“Ayrılık yaklaşıyor her gün biraz daha,
Güzelim dünya elveda
Ve merhaba
Kainat”
Nazım Hikmet
(Dördüncü
Enternasyonal’den Münihli Alman yoldaşlarının Selim için yazdıkları “Nachruf”un
(Anma yazısı veya konuşması) başına koydukları şiir)
Münih merkez istasyonu (Hauptbahnhof) yakınında, adı Vietnamca
“Su” anlamına gelen küçük çocuğu ile beni uğurlamaya gelen, artık kocaman olgun
bir adam olan Selim’in oğlu Adem’e yarım buçuk Almancamla, “babanı nasıl algılıyordun bir çocuk olarak?” diye sordum.

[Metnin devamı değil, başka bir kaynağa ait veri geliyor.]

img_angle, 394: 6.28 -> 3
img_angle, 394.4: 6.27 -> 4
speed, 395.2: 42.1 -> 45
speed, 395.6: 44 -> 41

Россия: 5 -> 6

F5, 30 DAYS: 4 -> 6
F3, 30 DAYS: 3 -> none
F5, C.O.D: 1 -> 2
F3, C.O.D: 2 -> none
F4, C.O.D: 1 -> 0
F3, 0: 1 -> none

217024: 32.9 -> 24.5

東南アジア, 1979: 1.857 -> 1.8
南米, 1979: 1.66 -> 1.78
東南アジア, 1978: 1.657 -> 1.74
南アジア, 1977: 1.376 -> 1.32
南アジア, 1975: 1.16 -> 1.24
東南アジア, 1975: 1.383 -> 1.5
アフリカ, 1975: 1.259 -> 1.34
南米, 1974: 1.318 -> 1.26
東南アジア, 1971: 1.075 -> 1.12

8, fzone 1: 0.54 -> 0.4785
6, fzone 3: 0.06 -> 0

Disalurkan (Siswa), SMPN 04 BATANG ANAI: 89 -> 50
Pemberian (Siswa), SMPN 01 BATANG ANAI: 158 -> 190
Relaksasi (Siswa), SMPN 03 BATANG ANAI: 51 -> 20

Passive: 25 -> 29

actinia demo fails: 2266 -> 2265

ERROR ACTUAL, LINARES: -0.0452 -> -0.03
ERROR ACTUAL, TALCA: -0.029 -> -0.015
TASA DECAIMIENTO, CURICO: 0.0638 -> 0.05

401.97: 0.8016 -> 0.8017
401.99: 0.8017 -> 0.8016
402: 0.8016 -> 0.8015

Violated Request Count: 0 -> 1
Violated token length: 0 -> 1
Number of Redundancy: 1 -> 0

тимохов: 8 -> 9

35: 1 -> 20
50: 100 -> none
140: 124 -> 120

Sordum, çünkü kanımca bizim gibi hayatını sosyalizm için devrimci
mücadeleye veren insanların çocuklarının bizler hakkındaki izlenimleri,
algıları bizlerin onlar hakkındaki düşünce, izlenim ve algılarından çok daha
önemlidir. Tıpkı büyüklerin çocuklardan öğrendiğinin çocukların büyüklerden
öğrendiğinden daha fazlası olması gibi.
Eğer tam doğru anladıysam, Adem, mealen “Babam yaptıklarıyla
gurur (“Stoltz”) duyuyordu, ama aynı zamanda bulunduğu durumdan mutlu değildi.
Ama biz çocukları ve ailesi için elinden gelen her şeyi yapıyordu” dedi.